Dr. Middleton may have been last, and shortest, but not least. She measured my belly twice. “You are forty-two years old.” I nodded. “You do not look forty-two.” It wasn’t a compliment. “Your baby is small; three to four weeks small. You look so young, no one has been paying attention to your advanced maternal age.” Dr. Middleton was about to make up for it.

“I want you to go to the emergency room.”
Do not pass Go, do not collect $200.

“The emergency room?”

“Your baby may do better outside your womb. Once it’s out, we can take care of it . . . ”

“Can I call home?” She handed me the phone. After I finished explaining, Lorene asked me to put the doctor on. I handed the phone to Dr. Middleton. “Her name is Lorene and she is home with pneumonia.”

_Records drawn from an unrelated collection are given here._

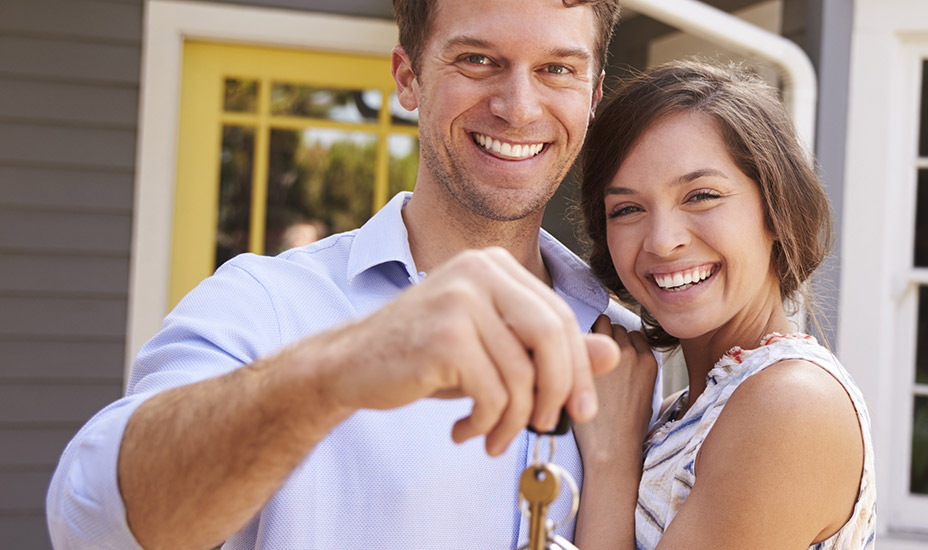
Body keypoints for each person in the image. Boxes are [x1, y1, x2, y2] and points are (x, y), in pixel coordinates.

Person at [45, 0, 655, 548]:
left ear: (594, 93)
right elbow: (90, 524)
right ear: (408, 77)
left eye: (557, 69)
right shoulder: (267, 305)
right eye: (477, 59)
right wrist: (340, 368)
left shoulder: (634, 348)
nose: (518, 107)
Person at [571, 61, 877, 549]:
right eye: (627, 208)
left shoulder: (790, 405)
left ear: (775, 209)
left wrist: (610, 457)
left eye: (701, 195)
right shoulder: (684, 411)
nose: (663, 241)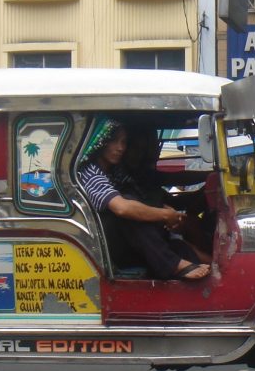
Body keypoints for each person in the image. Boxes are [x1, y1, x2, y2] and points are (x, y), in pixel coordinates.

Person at [78, 118, 210, 281]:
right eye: (114, 141)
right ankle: (173, 264)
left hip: (135, 244)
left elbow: (151, 191)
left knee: (180, 247)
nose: (120, 148)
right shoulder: (90, 174)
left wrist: (166, 212)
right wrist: (164, 215)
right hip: (110, 247)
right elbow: (123, 208)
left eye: (124, 142)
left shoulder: (116, 172)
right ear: (102, 142)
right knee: (128, 205)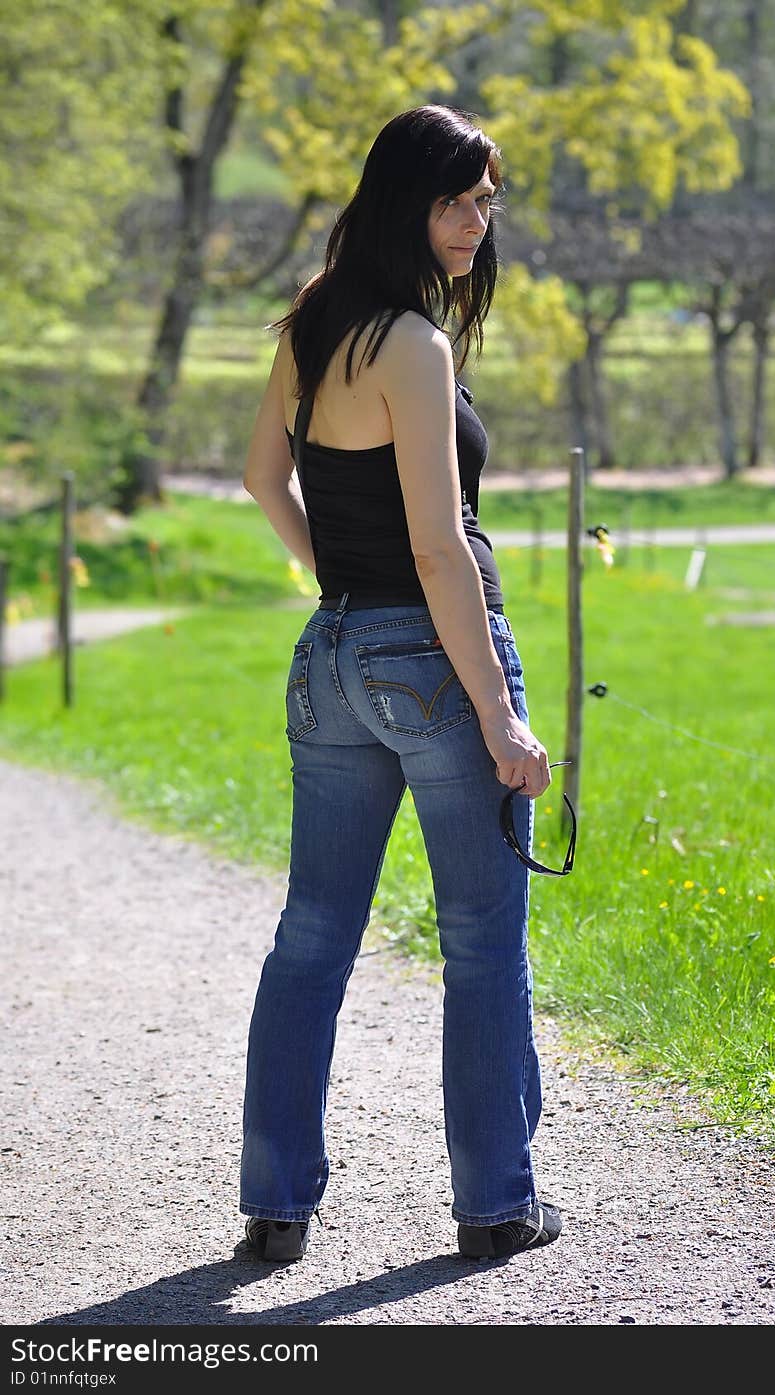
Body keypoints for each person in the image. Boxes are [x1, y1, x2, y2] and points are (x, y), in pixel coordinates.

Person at [238, 104, 562, 1264]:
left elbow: (260, 476)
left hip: (329, 661)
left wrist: (337, 583)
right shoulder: (413, 349)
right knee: (482, 938)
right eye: (455, 200)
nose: (478, 220)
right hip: (430, 661)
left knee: (311, 933)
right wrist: (500, 713)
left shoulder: (313, 325)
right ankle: (494, 1207)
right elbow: (437, 550)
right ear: (405, 202)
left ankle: (274, 1202)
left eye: (486, 200)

“How far away are you?” Dr. Middleton asked. “Well, even if they induce her right away, you should be here in time for the delivery.”

“I don’t think she should drive,” I said. Not in rush hour, not with a fever, not when I was the one who did our Boston driving, but Dr. Middleton had hung up the phone.

I drove myself to the hospital a few blocks away and handed over my file. “Dr. Middleton was concerned about my baby.”

“How are
you
doing?”

I changed into a gown and they put me back on a monitor. No more hiccups.